* 分析用テキスト

Ciao!今回は、実際に詐欺にあったお話です。先日、在イタリア日本国大使館からも注意喚起のメールが届きましたね。
家探し
運良くローマで仕事が見つかり、なるべく早く(遅くとも2025年1月から)入居できる賃貸シェアアパートを探していました。
始めは日本人向けのネット掲示板やイタリア人もよく使うネット掲示板(subito.it, immobiliare.it, Idealista.it, casa.it, bakeca.it)などで探していました。条件についてこだわっていられる状況でもなかったため、良さそうなところには手あたり次第連絡しました。
100件以上連絡しても1件も連絡が来ない、電話しても外国人だとわかると貸せないと言われ全く見つかりません。
ローマに行き1日中歩いて10件以上の不動産屋で尋ねましたが、時期が悪いのか、シェアアパートは全くない・友達と一緒に1件丸ごと借りてはどうかと言われる始末です。最後の手段として、詐欺も多いFacebookの部屋を貸します系の掲示板もチェックしました。
最高すぎる物件がFacebookの掲示板に投稿される

ある日、日課の家探しをしているとローマテルミニ近くに安く、あまりにきれいすぎる物件(アパートの1部屋)が投稿されました。好物件は瞬殺されるため、すぐに投稿者に連絡しました。投稿者の女の子(?)は、すぐに大家のWhatsAppの連絡先を教えてくれ、以降は大家との直接交渉に入りました。
テルミニ駅徒歩15分のワンルームで家具付き月500ユーロ(光熱費込み)の一人暮らし用です。なぜこんな好条件なのかと尋ねると、ローマの大学に通う息子のために購入したが、息子は卒業後地元に戻ることにしたため、きれいに使ってくれる困っている人に格安で貸すことにしたという、もっともらしい回答に親切な人もいるもんだと信用してしまいました。

* データ記録

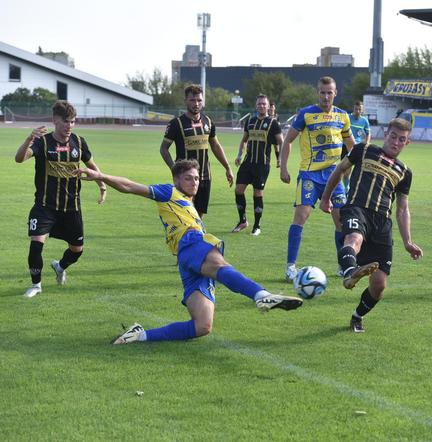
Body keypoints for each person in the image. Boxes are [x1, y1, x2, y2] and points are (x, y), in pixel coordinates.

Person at [76, 159, 302, 345]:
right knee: (220, 266)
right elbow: (130, 186)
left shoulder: (188, 203)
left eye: (196, 178)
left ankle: (139, 335)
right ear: (176, 180)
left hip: (186, 259)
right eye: (188, 178)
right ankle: (262, 296)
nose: (194, 182)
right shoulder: (169, 191)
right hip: (190, 242)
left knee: (202, 326)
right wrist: (101, 176)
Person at [320, 118, 423, 332]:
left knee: (379, 286)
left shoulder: (405, 172)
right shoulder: (363, 150)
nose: (396, 142)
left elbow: (402, 209)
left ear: (407, 143)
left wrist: (408, 242)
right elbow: (339, 170)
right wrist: (325, 198)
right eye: (393, 136)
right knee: (353, 239)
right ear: (386, 133)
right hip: (357, 209)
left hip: (382, 224)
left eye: (401, 139)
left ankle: (357, 316)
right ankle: (350, 273)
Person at [15, 100, 107, 298]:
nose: (69, 126)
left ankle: (60, 266)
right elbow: (19, 158)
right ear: (55, 121)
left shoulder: (79, 142)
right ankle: (36, 285)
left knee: (77, 250)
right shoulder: (43, 142)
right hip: (44, 206)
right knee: (36, 244)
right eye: (66, 121)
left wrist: (102, 184)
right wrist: (28, 139)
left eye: (73, 122)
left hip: (71, 207)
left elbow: (91, 165)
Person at [279, 76, 355, 280]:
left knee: (341, 221)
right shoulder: (306, 114)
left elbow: (351, 145)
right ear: (317, 93)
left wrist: (354, 167)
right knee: (301, 216)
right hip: (310, 175)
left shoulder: (343, 116)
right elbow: (288, 141)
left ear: (335, 93)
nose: (326, 96)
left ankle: (343, 265)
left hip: (335, 175)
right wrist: (283, 167)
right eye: (322, 92)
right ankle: (290, 266)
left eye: (329, 92)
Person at [160, 84, 234, 218]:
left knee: (199, 215)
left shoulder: (208, 122)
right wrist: (174, 169)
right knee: (186, 214)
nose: (196, 104)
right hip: (185, 177)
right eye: (192, 100)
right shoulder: (176, 123)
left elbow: (215, 145)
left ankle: (197, 237)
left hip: (205, 176)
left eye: (199, 100)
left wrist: (227, 167)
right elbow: (163, 149)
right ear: (185, 101)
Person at [232, 94, 283, 236]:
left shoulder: (273, 123)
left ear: (268, 106)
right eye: (259, 104)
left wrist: (281, 160)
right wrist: (239, 155)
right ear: (256, 105)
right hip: (248, 162)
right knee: (238, 190)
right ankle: (242, 221)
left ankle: (257, 225)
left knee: (257, 193)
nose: (261, 106)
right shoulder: (250, 121)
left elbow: (281, 142)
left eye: (264, 104)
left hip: (262, 164)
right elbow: (244, 140)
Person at [343, 101, 371, 192]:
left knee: (359, 168)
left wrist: (367, 142)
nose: (358, 111)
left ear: (362, 110)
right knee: (346, 170)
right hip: (346, 146)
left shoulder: (364, 120)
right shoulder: (347, 117)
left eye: (360, 109)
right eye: (356, 109)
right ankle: (347, 188)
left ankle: (354, 189)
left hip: (358, 148)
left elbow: (368, 133)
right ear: (353, 109)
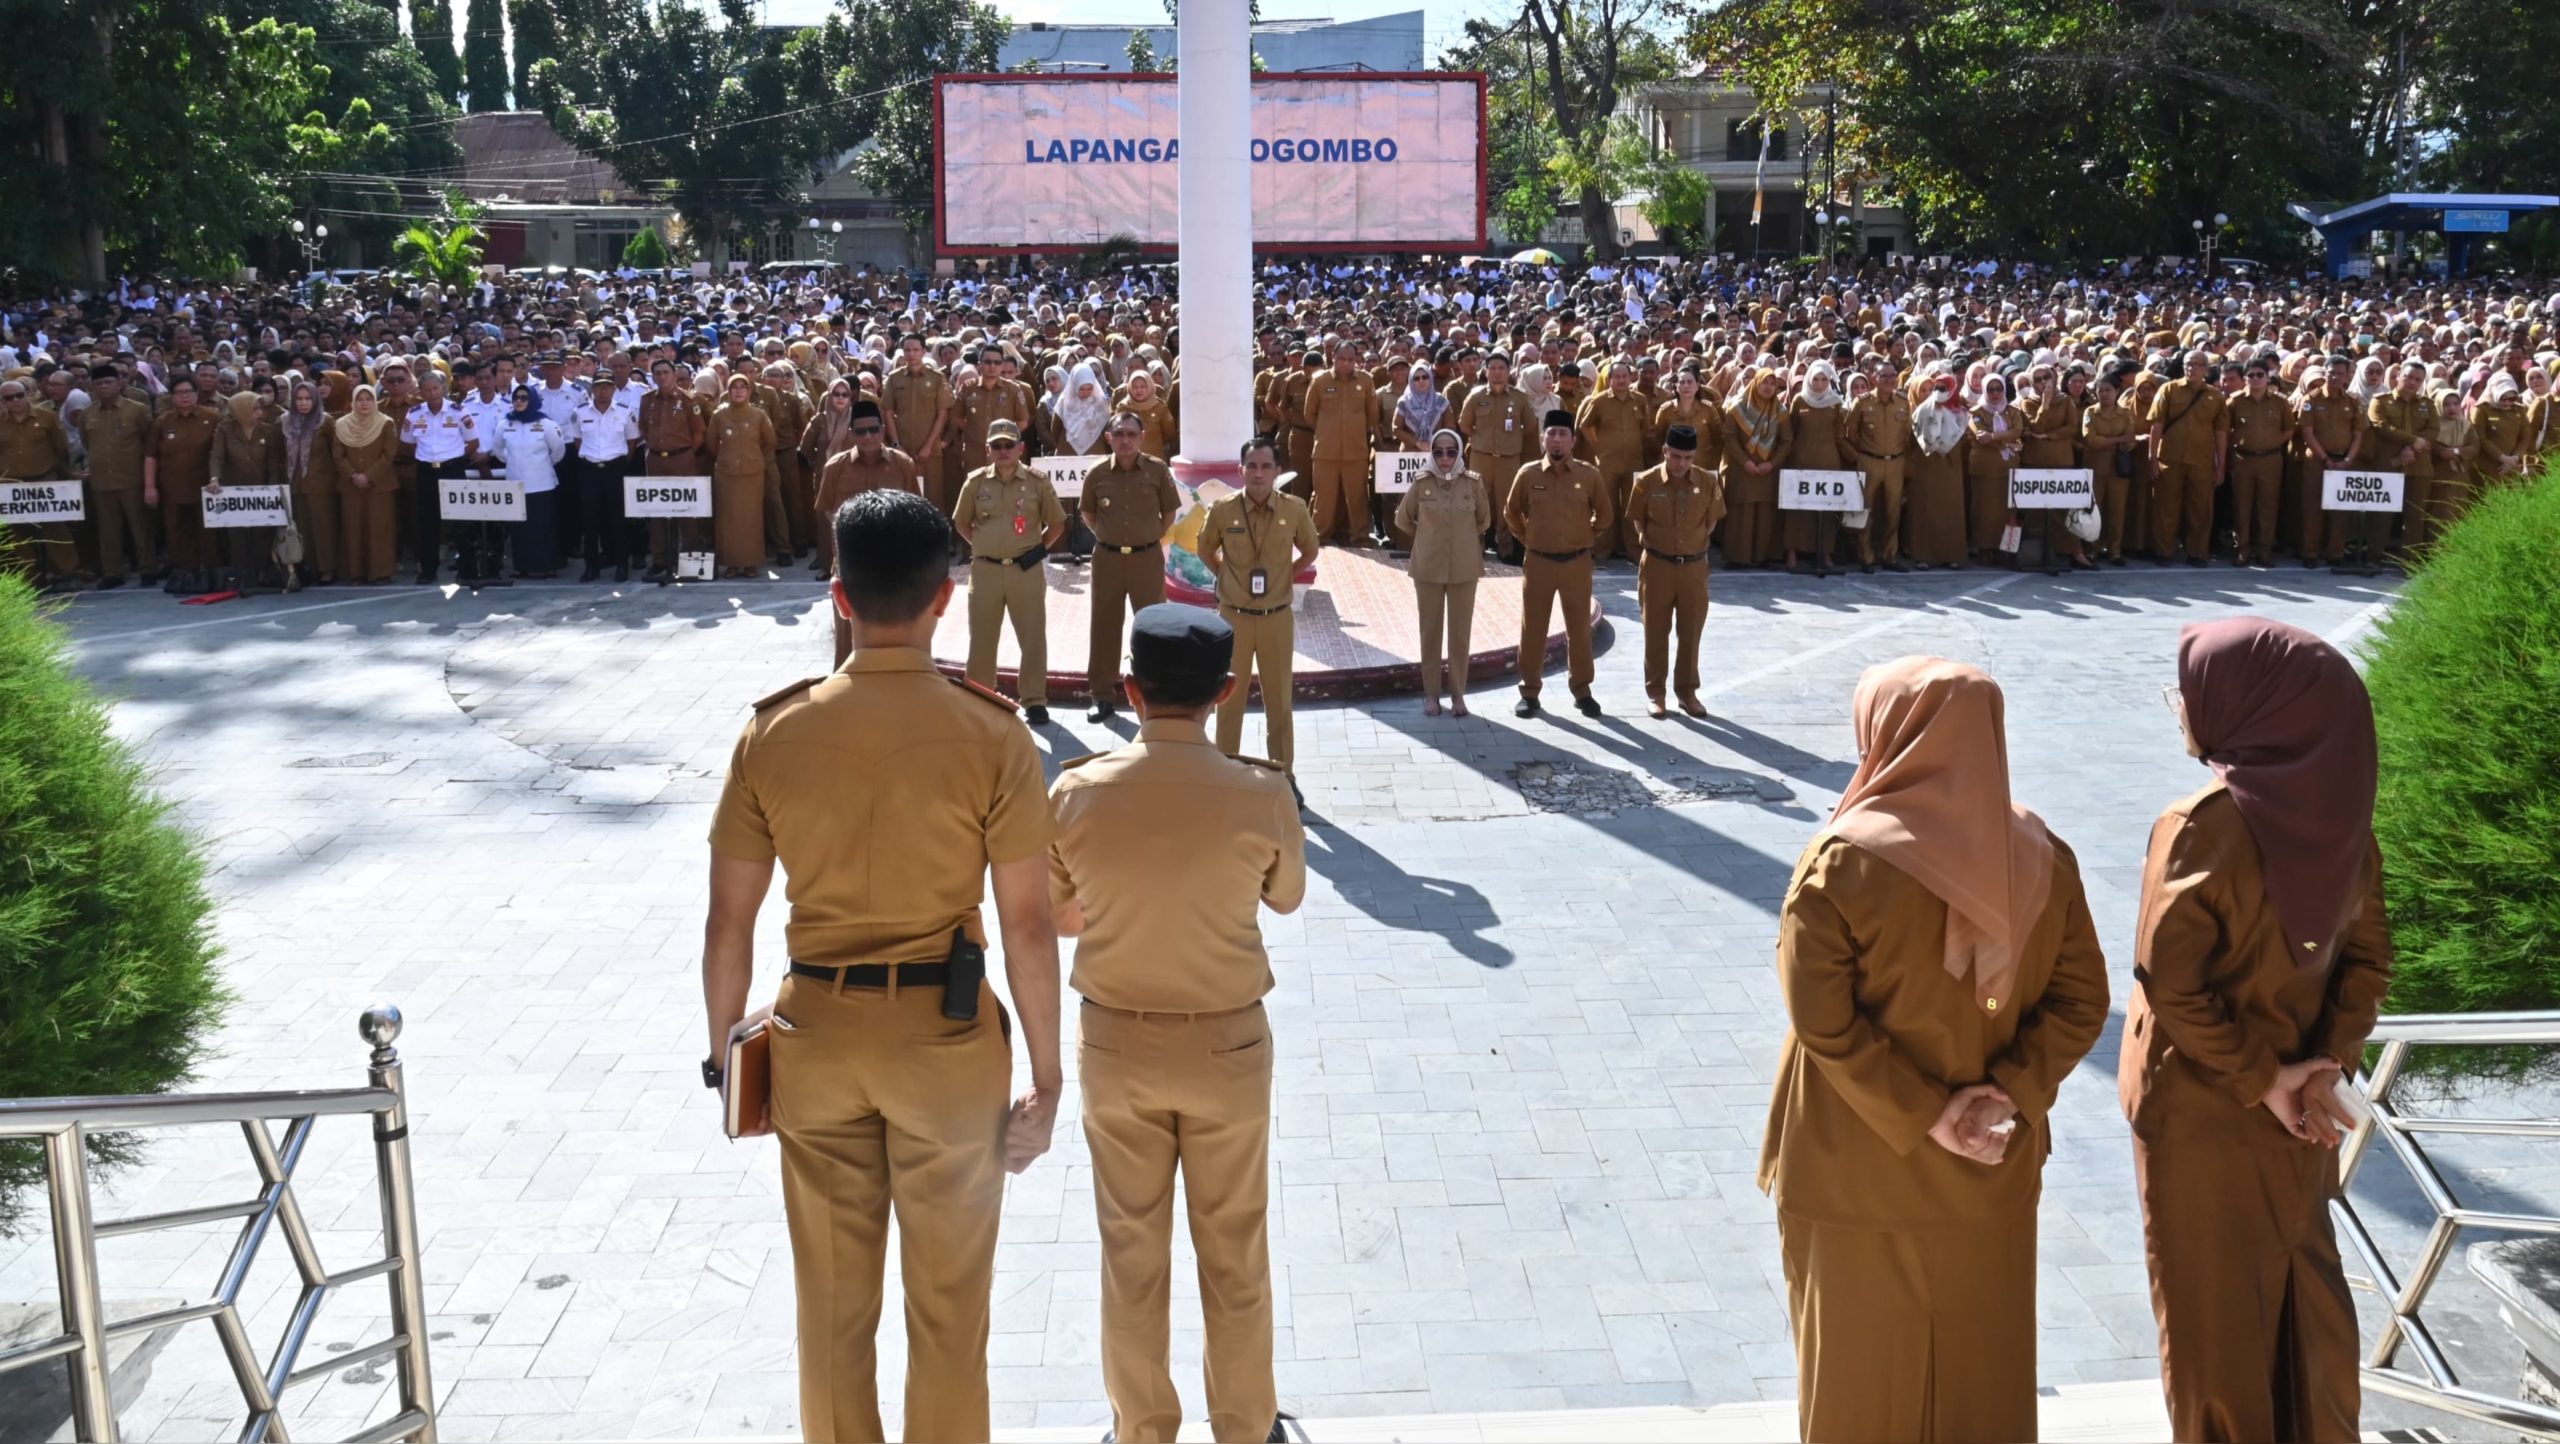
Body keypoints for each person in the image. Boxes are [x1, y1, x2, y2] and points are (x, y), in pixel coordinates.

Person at [701, 487, 1062, 1444]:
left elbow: (725, 925)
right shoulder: (992, 733)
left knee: (830, 1315)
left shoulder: (772, 731)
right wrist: (1050, 1078)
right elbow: (1027, 925)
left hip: (814, 1032)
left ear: (839, 597)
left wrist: (725, 1057)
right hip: (945, 1044)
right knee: (948, 1318)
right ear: (947, 596)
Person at [1761, 655, 2108, 1444]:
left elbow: (1825, 1023)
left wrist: (1924, 1113)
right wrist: (2005, 1093)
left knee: (1858, 1388)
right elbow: (2082, 1000)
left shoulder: (1842, 863)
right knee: (1979, 1385)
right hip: (1990, 1162)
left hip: (1854, 1169)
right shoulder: (2044, 858)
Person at [2122, 618, 2392, 1444]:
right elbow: (2370, 960)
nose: (2180, 707)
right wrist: (2320, 1069)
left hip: (2203, 1114)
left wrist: (2259, 1079)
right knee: (2301, 1294)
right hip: (2301, 1111)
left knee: (2212, 1320)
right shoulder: (2342, 818)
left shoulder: (2204, 821)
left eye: (2194, 691)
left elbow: (2171, 982)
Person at [1047, 601, 1306, 1444]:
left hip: (1117, 1042)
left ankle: (1141, 1429)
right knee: (1234, 1252)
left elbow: (1061, 917)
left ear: (1129, 688)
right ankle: (1243, 1423)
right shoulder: (1260, 790)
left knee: (1130, 1253)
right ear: (1227, 692)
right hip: (1227, 1043)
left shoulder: (1077, 793)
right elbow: (1287, 898)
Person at [1196, 436, 1320, 783]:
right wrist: (1226, 576)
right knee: (1229, 701)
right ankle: (1226, 776)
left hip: (1276, 618)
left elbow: (1310, 551)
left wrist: (1284, 577)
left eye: (1266, 466)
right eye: (1251, 466)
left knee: (1279, 703)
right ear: (1240, 470)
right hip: (1233, 617)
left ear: (1278, 471)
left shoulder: (1293, 509)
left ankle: (1283, 778)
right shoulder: (1223, 509)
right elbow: (1205, 549)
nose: (1258, 473)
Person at [952, 418, 1066, 725]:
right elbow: (961, 521)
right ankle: (979, 695)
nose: (1003, 451)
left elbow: (1056, 523)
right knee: (982, 638)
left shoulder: (1037, 482)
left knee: (1032, 637)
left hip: (1024, 571)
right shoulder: (975, 482)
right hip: (986, 570)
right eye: (997, 446)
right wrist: (983, 544)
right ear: (988, 450)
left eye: (1009, 445)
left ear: (1020, 447)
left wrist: (1038, 549)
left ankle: (1034, 700)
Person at [1504, 408, 1609, 719]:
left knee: (1579, 630)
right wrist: (1531, 539)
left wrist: (1584, 536)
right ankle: (1529, 691)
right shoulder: (1528, 474)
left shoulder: (1589, 475)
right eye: (1552, 434)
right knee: (1533, 628)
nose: (1558, 440)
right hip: (1538, 563)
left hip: (1577, 562)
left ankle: (1582, 690)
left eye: (1564, 434)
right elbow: (1511, 513)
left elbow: (1604, 515)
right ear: (1542, 439)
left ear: (1573, 440)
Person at [1079, 412, 1183, 723]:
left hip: (1146, 558)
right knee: (1104, 625)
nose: (1125, 440)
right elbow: (1088, 514)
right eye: (1119, 433)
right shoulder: (1097, 473)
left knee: (1153, 626)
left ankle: (1157, 692)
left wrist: (1147, 538)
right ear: (1108, 437)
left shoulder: (1157, 470)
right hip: (1108, 559)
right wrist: (1108, 538)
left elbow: (1169, 514)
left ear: (1141, 436)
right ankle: (1102, 695)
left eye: (1131, 434)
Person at [1393, 427, 1494, 717]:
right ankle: (1431, 694)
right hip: (1428, 567)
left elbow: (1483, 520)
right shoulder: (1422, 482)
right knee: (1430, 632)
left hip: (1464, 567)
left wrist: (1461, 538)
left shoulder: (1472, 483)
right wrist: (1426, 535)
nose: (1445, 457)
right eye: (1438, 452)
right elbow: (1403, 519)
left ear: (1460, 452)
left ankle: (1458, 694)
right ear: (1431, 454)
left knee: (1460, 635)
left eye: (1451, 451)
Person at [1627, 422, 1724, 719]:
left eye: (1688, 457)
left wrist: (1693, 546)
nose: (1682, 463)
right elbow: (1638, 520)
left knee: (1691, 631)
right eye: (1676, 456)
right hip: (1657, 566)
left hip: (1693, 567)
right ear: (1665, 451)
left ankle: (1687, 692)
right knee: (1655, 633)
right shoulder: (1646, 481)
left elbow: (1711, 521)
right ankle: (1656, 693)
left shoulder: (1708, 482)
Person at [76, 363, 157, 587]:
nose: (104, 387)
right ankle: (113, 572)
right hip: (101, 481)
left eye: (108, 382)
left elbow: (148, 442)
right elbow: (86, 442)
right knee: (108, 529)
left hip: (132, 478)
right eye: (99, 383)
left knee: (140, 526)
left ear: (119, 383)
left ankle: (148, 568)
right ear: (92, 387)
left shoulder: (137, 409)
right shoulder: (87, 414)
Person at [2148, 350, 2230, 565]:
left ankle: (2197, 552)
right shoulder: (2169, 389)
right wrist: (2152, 458)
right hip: (2169, 458)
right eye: (2187, 364)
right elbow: (2156, 426)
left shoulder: (2215, 396)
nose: (2191, 368)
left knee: (2200, 509)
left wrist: (2221, 465)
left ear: (2205, 368)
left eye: (2196, 364)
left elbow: (2221, 433)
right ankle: (2164, 551)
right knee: (2167, 508)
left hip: (2201, 461)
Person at [143, 376, 220, 590]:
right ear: (172, 397)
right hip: (172, 487)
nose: (184, 396)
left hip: (206, 488)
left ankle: (209, 573)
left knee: (207, 532)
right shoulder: (162, 422)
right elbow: (151, 456)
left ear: (197, 394)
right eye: (179, 392)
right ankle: (186, 573)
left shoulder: (213, 418)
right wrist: (150, 486)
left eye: (188, 391)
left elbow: (220, 453)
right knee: (176, 531)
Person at [1459, 353, 1536, 561]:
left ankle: (1506, 549)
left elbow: (1529, 426)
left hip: (1509, 460)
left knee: (1507, 505)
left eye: (1501, 368)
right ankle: (1478, 547)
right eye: (1492, 368)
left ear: (1509, 370)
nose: (1497, 372)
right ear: (1485, 371)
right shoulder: (1476, 396)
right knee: (1478, 503)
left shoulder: (1519, 398)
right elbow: (1464, 425)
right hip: (1481, 458)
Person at [209, 389, 285, 588]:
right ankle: (242, 574)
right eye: (255, 409)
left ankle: (262, 572)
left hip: (261, 492)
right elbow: (217, 456)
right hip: (234, 492)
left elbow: (273, 463)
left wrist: (272, 489)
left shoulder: (267, 431)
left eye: (260, 408)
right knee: (237, 536)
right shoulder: (224, 429)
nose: (259, 412)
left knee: (262, 534)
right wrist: (214, 478)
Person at [570, 373, 641, 583]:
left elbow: (631, 443)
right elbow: (577, 441)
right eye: (599, 387)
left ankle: (621, 565)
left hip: (615, 468)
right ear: (592, 389)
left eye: (608, 387)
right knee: (590, 521)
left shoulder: (625, 412)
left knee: (618, 519)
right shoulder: (579, 413)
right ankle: (591, 567)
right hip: (589, 469)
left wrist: (618, 463)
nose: (603, 391)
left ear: (613, 389)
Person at [1302, 341, 1375, 545]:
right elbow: (1310, 414)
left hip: (1356, 450)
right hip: (1326, 450)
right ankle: (1319, 536)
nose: (1346, 363)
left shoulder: (1366, 381)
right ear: (1333, 356)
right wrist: (1327, 431)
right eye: (1342, 358)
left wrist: (1355, 431)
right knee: (1323, 497)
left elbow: (1371, 415)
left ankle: (1360, 537)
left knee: (1358, 497)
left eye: (1350, 359)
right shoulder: (1320, 381)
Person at [406, 372, 474, 584]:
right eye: (426, 389)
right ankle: (428, 570)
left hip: (452, 469)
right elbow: (408, 442)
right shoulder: (414, 413)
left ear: (444, 389)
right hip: (426, 471)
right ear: (421, 392)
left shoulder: (459, 411)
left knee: (461, 521)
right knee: (427, 522)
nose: (431, 393)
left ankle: (467, 569)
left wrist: (457, 460)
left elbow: (473, 442)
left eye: (435, 388)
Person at [330, 384, 402, 585]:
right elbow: (338, 455)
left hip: (379, 486)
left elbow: (388, 454)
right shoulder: (341, 425)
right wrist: (353, 475)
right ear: (353, 402)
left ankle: (381, 572)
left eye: (368, 399)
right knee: (354, 529)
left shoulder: (385, 423)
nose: (364, 403)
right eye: (360, 399)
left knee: (379, 529)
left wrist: (368, 476)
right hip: (351, 486)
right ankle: (356, 573)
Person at [493, 385, 567, 579]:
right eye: (516, 397)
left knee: (543, 527)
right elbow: (498, 450)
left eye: (524, 397)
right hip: (516, 484)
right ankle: (521, 567)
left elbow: (558, 451)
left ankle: (548, 566)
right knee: (520, 529)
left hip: (542, 483)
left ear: (532, 399)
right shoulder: (505, 424)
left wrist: (543, 464)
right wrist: (514, 462)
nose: (519, 401)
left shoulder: (546, 424)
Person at [2226, 361, 2293, 567]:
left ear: (2267, 377)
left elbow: (2289, 429)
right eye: (2251, 375)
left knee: (2268, 506)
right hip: (2243, 459)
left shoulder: (2280, 403)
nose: (2255, 379)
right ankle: (2242, 549)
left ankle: (2265, 550)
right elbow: (2224, 430)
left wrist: (2272, 444)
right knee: (2242, 505)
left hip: (2270, 460)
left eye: (2260, 375)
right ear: (2245, 378)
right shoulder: (2234, 402)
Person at [1845, 360, 1910, 572]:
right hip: (1869, 460)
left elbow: (1907, 434)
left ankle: (1889, 555)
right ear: (1875, 378)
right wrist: (1861, 457)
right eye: (1884, 376)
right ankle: (1866, 557)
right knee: (1864, 509)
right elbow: (1850, 435)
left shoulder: (1902, 402)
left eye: (1893, 376)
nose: (1889, 380)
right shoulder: (1862, 403)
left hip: (1895, 462)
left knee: (1894, 511)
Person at [710, 373, 776, 580]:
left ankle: (750, 563)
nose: (738, 391)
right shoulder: (719, 415)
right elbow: (711, 444)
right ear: (728, 392)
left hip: (752, 474)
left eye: (743, 387)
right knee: (727, 519)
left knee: (751, 519)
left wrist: (753, 457)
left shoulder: (758, 415)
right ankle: (730, 563)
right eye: (734, 387)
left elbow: (770, 441)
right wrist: (726, 458)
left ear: (749, 391)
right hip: (727, 474)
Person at [1719, 369, 1786, 569]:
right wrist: (1744, 461)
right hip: (1741, 469)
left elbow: (1787, 441)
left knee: (1765, 514)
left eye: (1772, 384)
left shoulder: (1780, 411)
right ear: (1755, 383)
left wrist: (1771, 463)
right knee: (1741, 513)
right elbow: (1729, 437)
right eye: (1764, 382)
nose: (1768, 387)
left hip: (1767, 470)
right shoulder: (1737, 408)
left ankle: (1761, 556)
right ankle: (1737, 557)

* 作業指示
ローマでの家探しの文章から、「ローマに行き1日中歩いて10」から「んだと信用してしまいました。」までをすべて書き写す。その際、「大家」を「家主」に入れ替える。

* 解答
ローマに行き1日中歩いて10件以上の不動産屋で尋ねましたが、時期が悪いのか、シェアアパートは全くない・友達と一緒に1件丸ごと借りてはどうかと言われる始末です。最後の手段として、詐欺も多いFacebookの部屋を貸します系の掲示板もチェックしました。
最高すぎる物件がFacebookの掲示板に投稿される

ある日、日課の家探しをしているとローマテルミニ近くに安く、あまりにきれいすぎる物件(アパートの1部屋)が投稿されました。好物件は瞬殺されるため、すぐに投稿者に連絡しました。投稿者の女の子(?)は、すぐに家主のWhatsAppの連絡先を教えてくれ、以降は家主との直接交渉に入りました。
テルミニ駅徒歩15分のワンルームで家具付き月500ユーロ(光熱費込み)の一人暮らし用です。なぜこんな好条件なのかと尋ねると、ローマの大学に通う息子のために購入したが、息子は卒業後地元に戻ることにしたため、きれいに使ってくれる困っている人に格安で貸すことにしたという、もっともらしい回答に親切な人もいるもんだと信用してしまいました。